There is big data and then there is quality data. In the realm of data analytics, if you can find a way to isolate useful data from the not so useful, and base your analytics on the useful data, the net result is you reduce noise.
In an effort to give you, the user, higher quality data analysis, and therefore less noise, the team behind IBM Operations Analytics Predictive Insights have introduced a new feature they have been humorously referring to as the ‘Sniff Test’. This new technology is officially known as model pruning.
The first thing it is key to understand is the role of the data model. Analysis of your data is performed by first observing the behavior of your system for a period of time, building a model of the observed normal behavior, something we refer to as ‘training’, and then analyzing incoming metric data based on that model. Predictive Insights generates anomaly events when it sees metric data that contravenes the established model.
In order to ensure the model does not go stale, training takes place frequently on new incoming data, and a new model is generated.

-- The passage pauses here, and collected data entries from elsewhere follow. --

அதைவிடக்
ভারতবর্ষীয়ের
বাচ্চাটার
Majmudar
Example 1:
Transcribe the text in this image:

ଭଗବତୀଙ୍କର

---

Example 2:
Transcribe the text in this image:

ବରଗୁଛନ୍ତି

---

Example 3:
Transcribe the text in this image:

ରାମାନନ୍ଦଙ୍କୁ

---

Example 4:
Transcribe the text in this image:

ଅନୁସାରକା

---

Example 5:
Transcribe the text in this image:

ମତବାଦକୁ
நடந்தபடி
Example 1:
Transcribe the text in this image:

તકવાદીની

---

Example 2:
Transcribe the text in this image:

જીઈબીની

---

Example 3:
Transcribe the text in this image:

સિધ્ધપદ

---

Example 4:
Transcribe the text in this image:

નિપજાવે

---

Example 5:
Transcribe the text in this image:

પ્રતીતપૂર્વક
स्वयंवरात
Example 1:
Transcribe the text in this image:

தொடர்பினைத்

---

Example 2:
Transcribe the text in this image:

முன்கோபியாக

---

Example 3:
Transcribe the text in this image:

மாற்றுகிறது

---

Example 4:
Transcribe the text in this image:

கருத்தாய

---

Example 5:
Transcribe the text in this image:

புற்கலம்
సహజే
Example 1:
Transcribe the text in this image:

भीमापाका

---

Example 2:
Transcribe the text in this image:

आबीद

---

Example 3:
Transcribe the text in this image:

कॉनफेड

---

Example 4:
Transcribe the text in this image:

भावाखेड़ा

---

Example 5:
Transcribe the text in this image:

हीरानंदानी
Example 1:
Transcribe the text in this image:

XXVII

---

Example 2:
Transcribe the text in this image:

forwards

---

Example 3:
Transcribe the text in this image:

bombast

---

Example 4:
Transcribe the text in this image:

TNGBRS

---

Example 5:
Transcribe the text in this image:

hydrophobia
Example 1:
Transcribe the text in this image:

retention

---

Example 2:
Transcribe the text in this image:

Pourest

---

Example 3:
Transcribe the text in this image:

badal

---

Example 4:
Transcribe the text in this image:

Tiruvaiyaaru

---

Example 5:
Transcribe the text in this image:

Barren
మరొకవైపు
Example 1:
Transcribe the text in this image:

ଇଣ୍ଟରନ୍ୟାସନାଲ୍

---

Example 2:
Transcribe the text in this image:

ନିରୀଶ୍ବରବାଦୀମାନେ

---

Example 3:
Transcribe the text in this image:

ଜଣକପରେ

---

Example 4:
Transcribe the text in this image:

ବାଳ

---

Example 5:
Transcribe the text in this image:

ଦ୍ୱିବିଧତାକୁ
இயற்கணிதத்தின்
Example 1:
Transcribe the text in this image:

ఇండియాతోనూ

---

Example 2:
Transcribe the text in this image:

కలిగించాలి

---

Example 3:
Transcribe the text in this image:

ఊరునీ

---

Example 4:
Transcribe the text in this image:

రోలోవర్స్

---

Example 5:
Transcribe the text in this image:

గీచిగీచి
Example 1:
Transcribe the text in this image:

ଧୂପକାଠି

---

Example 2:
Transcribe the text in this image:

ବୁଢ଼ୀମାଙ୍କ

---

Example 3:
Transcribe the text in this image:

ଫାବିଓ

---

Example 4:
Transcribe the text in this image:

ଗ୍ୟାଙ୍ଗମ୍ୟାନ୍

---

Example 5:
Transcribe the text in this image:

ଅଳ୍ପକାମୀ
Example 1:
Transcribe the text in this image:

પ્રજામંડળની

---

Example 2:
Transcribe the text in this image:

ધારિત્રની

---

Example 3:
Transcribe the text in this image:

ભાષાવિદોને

Model pruning works by testing model quality, isolating those models in which Predictive Insights has low confidence and discarding them. As Dr Donagh Horgan, a member of the Predictive Insights development team that worked on this feature, explains, “It’s a bit like when you open milk that’s been in the fridge for a few days: you give it a sniff and, if it smells ok, then you use it; if not, then you throw it away. We do the same thing for models now: if the model smells bad, we throw it away; if not, then it gets deployed as normal.” Donagh is harking back to his student days I am sure.

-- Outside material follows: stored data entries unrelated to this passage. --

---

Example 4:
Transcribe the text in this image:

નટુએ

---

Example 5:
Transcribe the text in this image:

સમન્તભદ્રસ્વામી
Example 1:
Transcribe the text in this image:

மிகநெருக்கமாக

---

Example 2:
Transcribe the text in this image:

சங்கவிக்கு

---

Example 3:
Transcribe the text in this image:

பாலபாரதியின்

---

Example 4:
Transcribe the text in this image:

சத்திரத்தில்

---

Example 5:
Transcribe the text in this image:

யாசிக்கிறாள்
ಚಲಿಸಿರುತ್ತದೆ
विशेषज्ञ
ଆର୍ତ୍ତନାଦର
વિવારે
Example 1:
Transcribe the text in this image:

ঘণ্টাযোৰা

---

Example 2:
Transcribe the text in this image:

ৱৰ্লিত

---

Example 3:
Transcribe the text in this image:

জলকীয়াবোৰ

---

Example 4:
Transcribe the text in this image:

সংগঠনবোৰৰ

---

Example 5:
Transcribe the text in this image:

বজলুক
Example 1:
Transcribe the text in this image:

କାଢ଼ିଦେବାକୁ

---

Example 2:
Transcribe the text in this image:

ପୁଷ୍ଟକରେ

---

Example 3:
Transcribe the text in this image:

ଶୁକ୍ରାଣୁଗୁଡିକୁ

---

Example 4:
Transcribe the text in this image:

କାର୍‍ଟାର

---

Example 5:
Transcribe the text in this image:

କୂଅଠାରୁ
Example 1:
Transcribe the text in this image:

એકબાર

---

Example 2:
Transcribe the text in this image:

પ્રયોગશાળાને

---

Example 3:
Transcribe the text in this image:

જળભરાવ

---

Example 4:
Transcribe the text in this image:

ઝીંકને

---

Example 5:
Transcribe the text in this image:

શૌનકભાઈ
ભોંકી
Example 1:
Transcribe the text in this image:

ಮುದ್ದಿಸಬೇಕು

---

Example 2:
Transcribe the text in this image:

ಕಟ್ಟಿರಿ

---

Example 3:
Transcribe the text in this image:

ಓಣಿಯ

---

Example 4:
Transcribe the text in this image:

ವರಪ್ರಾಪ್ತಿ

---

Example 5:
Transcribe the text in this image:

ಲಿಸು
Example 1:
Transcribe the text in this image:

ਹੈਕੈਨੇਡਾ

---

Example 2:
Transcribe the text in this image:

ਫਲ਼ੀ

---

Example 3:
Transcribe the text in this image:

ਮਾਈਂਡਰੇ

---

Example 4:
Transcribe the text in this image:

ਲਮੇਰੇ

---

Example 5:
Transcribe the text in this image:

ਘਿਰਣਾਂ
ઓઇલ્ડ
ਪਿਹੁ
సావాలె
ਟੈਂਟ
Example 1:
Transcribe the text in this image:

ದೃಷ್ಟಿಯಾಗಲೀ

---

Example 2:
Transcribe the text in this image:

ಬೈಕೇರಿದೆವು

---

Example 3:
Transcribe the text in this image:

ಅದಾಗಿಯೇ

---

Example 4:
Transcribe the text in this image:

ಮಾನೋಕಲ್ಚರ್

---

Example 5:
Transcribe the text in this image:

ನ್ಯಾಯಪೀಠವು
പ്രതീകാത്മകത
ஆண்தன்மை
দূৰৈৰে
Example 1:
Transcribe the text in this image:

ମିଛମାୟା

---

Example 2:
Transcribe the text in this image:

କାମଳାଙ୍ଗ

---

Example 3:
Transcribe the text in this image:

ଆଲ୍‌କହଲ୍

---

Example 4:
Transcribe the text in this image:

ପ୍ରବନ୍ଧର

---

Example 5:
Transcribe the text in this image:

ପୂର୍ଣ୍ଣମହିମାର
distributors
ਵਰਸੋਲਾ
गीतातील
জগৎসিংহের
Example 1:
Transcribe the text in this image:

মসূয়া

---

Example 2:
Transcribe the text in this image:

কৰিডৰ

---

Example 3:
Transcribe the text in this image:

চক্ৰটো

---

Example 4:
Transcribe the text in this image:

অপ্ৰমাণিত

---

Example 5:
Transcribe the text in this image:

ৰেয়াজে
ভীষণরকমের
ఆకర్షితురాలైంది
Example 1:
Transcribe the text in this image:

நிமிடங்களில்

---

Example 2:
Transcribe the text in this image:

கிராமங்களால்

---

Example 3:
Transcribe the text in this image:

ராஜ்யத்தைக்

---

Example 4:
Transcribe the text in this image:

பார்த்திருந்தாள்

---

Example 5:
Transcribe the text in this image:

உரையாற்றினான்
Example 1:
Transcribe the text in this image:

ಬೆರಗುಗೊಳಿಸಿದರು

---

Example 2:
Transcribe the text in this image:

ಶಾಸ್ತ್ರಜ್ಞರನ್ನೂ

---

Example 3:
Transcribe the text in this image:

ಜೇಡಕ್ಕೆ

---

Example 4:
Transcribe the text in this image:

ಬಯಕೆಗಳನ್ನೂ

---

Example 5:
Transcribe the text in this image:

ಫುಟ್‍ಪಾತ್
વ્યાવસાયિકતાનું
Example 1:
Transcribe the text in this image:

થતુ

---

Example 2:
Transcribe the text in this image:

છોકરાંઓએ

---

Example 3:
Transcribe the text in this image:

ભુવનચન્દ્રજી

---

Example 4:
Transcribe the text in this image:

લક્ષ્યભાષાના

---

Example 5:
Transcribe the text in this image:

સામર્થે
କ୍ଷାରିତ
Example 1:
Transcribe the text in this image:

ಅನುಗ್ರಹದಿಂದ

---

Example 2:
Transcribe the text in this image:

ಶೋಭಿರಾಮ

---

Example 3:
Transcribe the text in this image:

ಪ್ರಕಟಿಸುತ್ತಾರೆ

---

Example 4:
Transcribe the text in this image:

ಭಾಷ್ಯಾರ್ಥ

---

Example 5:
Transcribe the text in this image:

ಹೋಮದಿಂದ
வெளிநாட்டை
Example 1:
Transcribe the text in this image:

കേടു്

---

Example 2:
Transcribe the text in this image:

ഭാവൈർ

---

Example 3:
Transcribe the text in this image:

So how does model pruning improve quality?
Predictive Insights raises anomaly events when it detects behavior it deems to be inconsistent with what is normal for your system. By definition anomalies are infrequent; therefore, if an anomaly detector finds lots of anomalies, it is probably not a good anomaly detector. So the model quality is tested using the data the model was trained on. If Predictive Insights finds very few anomalies, the model is deemed high-quality and deployed; if lots of anomalies are found based on this model, the model is deemed low-quality and discarded.
The net result is fewer bad models, leading to fewer spurious anomaly events or alarms being created. Ian Manning, lead developer on Predictive Insights, describes the benefit of model pruning as “less of the stuff you don’t want to see”, meaning the false alarm rate is lower, the number of alarms per algorithm employed is lower, and therefore quality of the alarms is higher.
Model pruning is included in Predictive Insights version 1.3.1 and works out of the box, so no configuration is required to use this new feature.